Asia-US container rates mostly stable as market rebalances amid falling demand

Adam Yanelli


HOUSTON (ICIS)–Shipping container rates from east Asia and China to the US were largely stable this week, an indication that the sharp fall that began earlier in the summer may be levelling off as shippers have removed capacity from the trade lane to offset falling demand.

Weekly rates updated on Friday at online freight shipping marketplace and platform provider Freightos showed a slight decreases to the US West Coast and a larger decrease to the East Coast.

Judah Levine, head of research at Freightos, said that despite waning demand, volumes remain relatively strong compared with the previous month.

“The relatively strong volumes, together with congestion and reductions in capacity, are likewise still keeping ocean rates elevated compared to 2019, with ex-Asia rates to the West Coast 81% higher than in 2019, and rates to the East Coast more than double their 2019 levels.

While retailers are expecting a busy holiday shopping season, imports at the nation’s major container ports are likely to continue slowing as cargo volumes that typically peak in the fall reached their apex in the spring this year, according to the National Retail Federation (NRF).

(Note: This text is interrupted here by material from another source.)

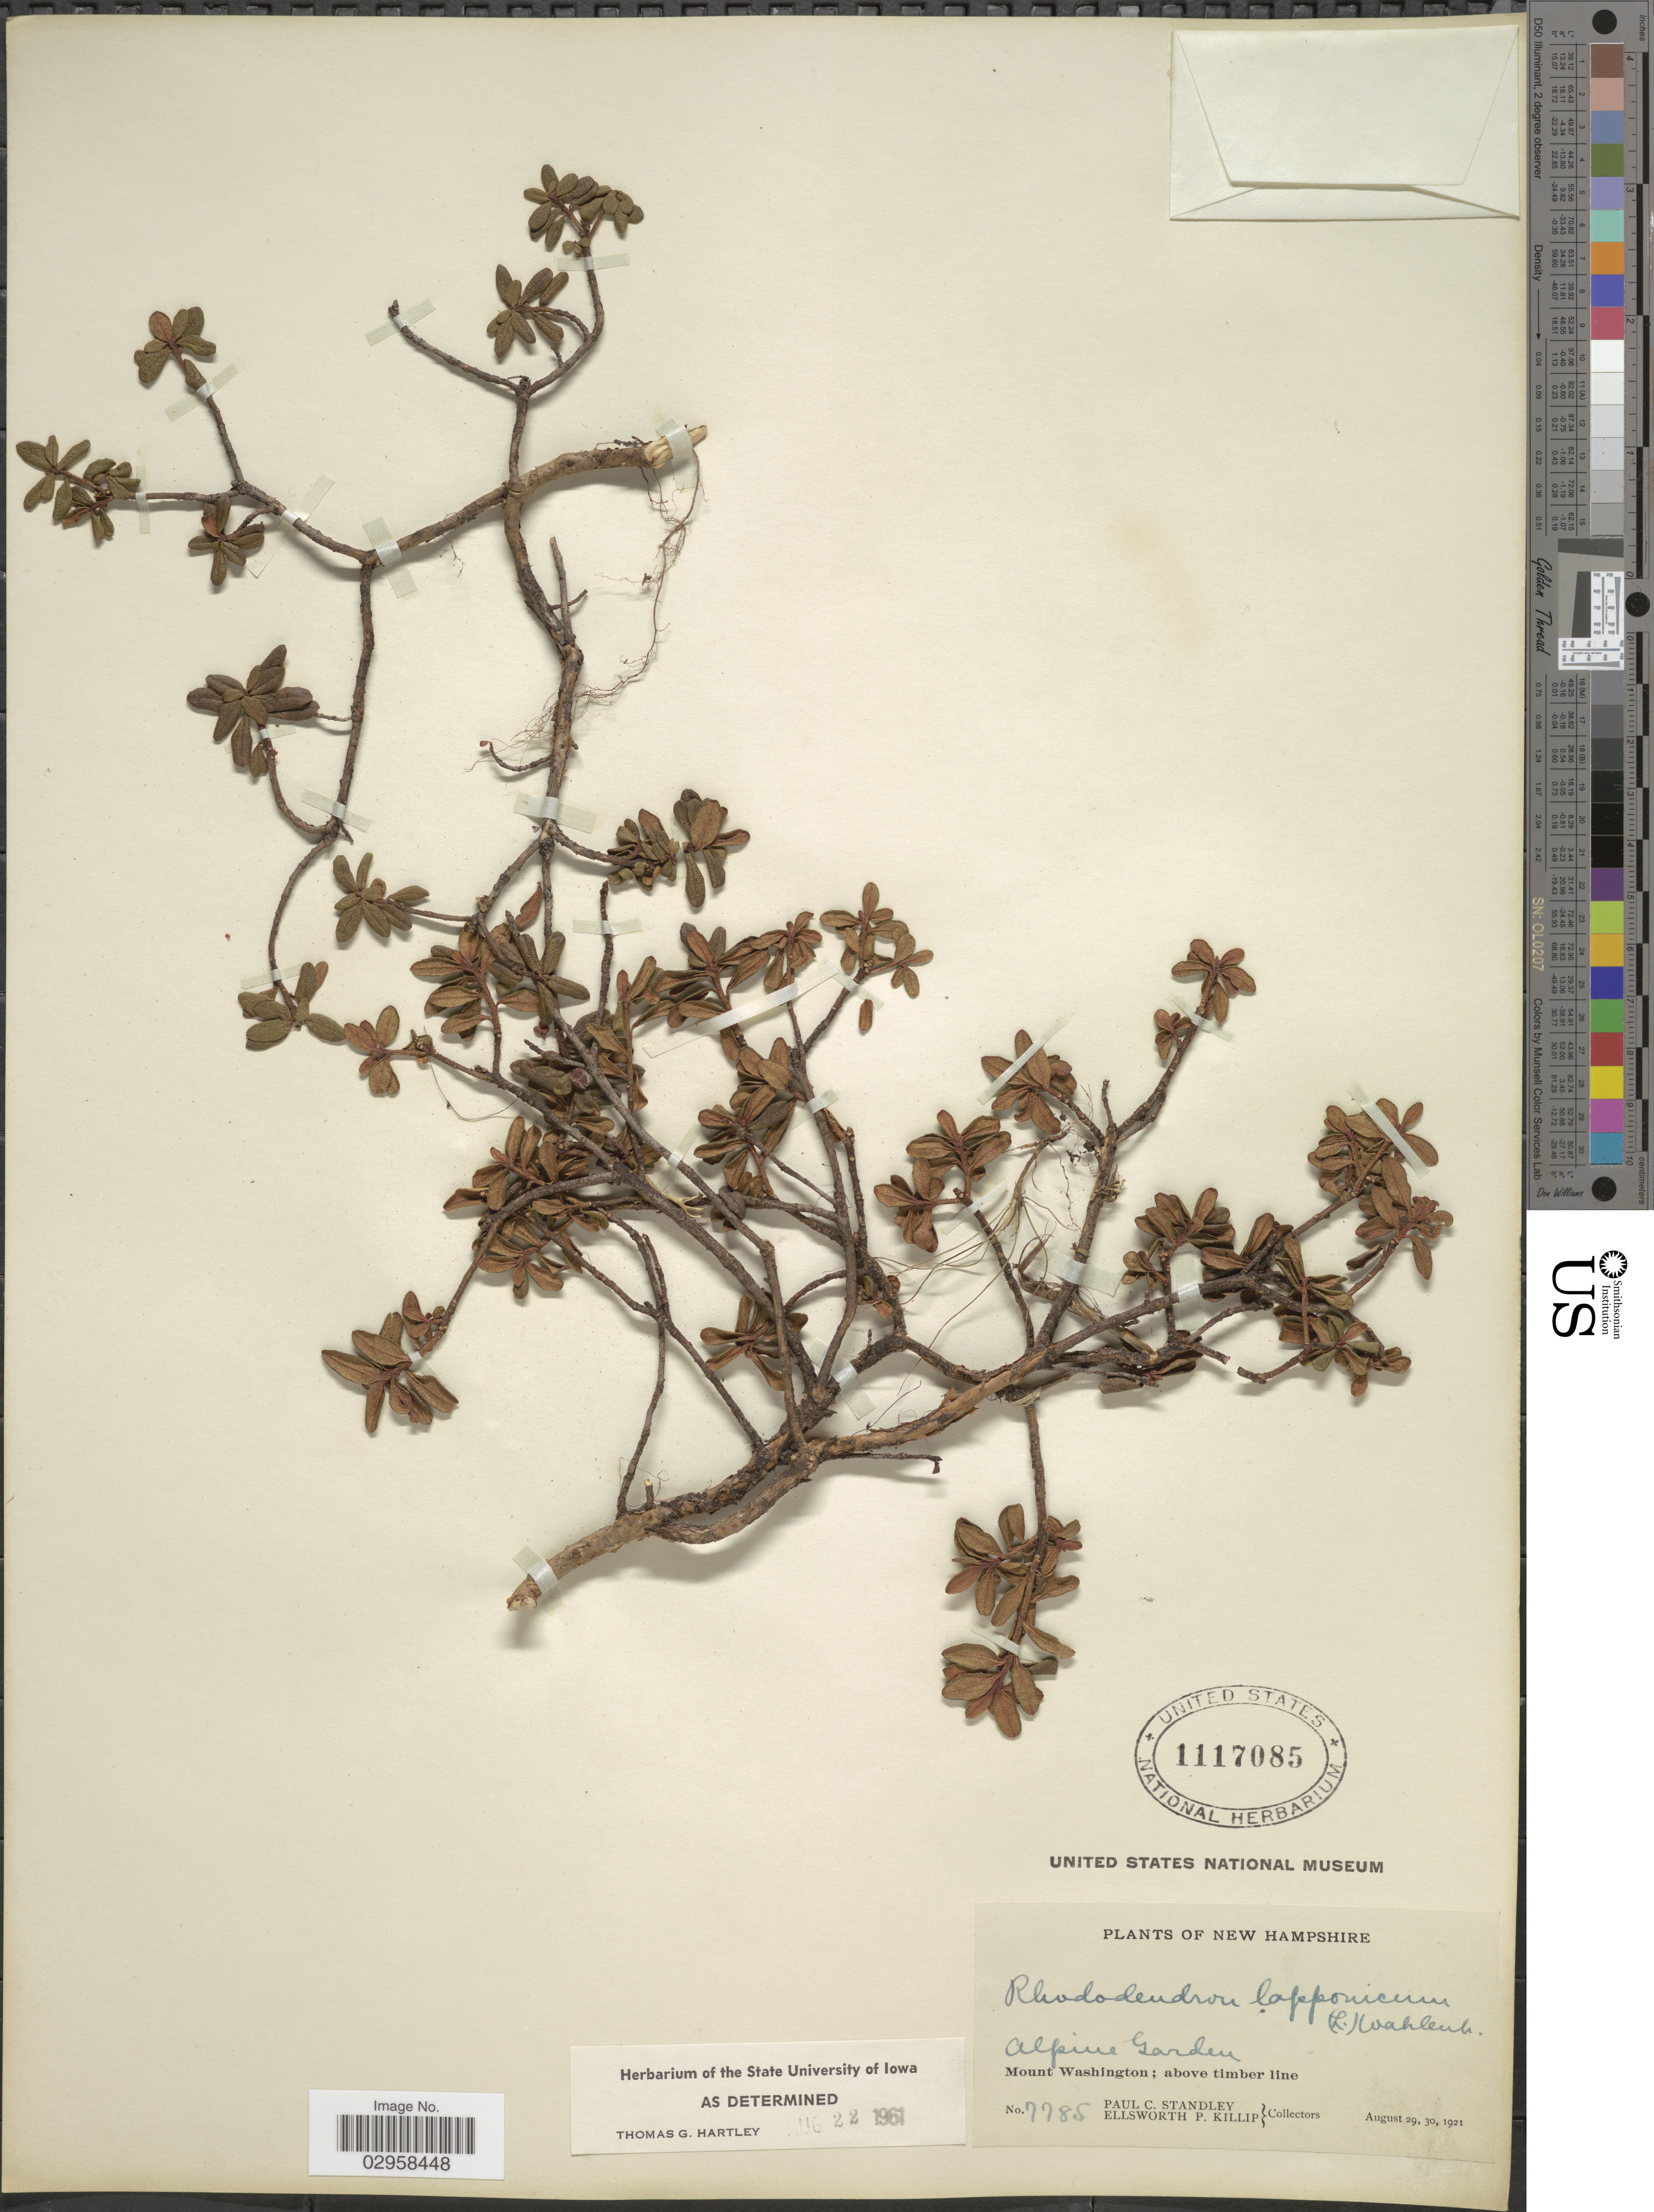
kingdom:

Jonathan Gold, NRF vice president for supply chain and customs policy, said many retailers ordered early this year amid efforts to avoid congested ports, and as concerns over port and rail labor negotiations and other supply chain issues persisted.

“With a rail strike possible this month, there are still challenges in the supply chain, but the majority of holiday merchandise is already on hand and retailers are well prepared to meet demand,” Gold said.

International trade consulting firm Hackett Associates said it expects the flattening of demand that began mid-year to continue into the first half of 2023.

“This will depress the volume of imports, which has already declined in recent months,” Hackett Associates Founder Ben Hackett said. “Carriers have begun to pull services and are looking at laying up ships.”

US ports covered by the NRF/Hackett Associates Global Port Tracker handled a record 2.4m TEUs (20-foot equivalent units) in May, but volume has seen a mostly steady decline since then.

Ports processed 2.03m TEUs in September, the latest month for which final numbers are available, down 10.2% from August and down 4.9% from September 2021.

Meanwhile, the number of ships in the queue to anchor at the West Coast ports of Los Angeles and Long Beach has ticked higher this week after hitting a new low of one on 26 October, according to the Marine Exchange of Southern California (MESC).

MESC said there were 10 vessels backed up, with two being within 25 miles of the ports and the rest slow speed streaming outside of the Safety and Air Quality Area (SAQA).

The record high was on 9 January when there were 109 container ships waiting to offload.

According to an operation update from Hapag-Lloyd on 7 November, the backup at the Port of Savannah was at 32 vessels, unchanged from the shipper’s update on 1 November.

Wait times are 7-8 days for Class 1 vessels and 16 days for Class 2 ships, down from 18-20 days on 1 November.

Port Houston had 10 container ships at anchor, unchanged from the previous week.

Port Houston officials said they will implement a container dwell fee beginning 1 December in an effort to maintain efficient operations.

The ports of LA/LB announced container dwell fees in October 2021 but have delayed implementation as the two ports have seen a combined decline of 69% in ageing cargo on the docks.

Both ports have delayed implementation until 18 November as they continue to monitor the situation.

Container ships are relevant to the chemical industry because while most chemicals are liquids and are shipped in tankers, container ships transport polymers such as polyethylene (PE) and polypropylene (PP), which are shipped in pellets.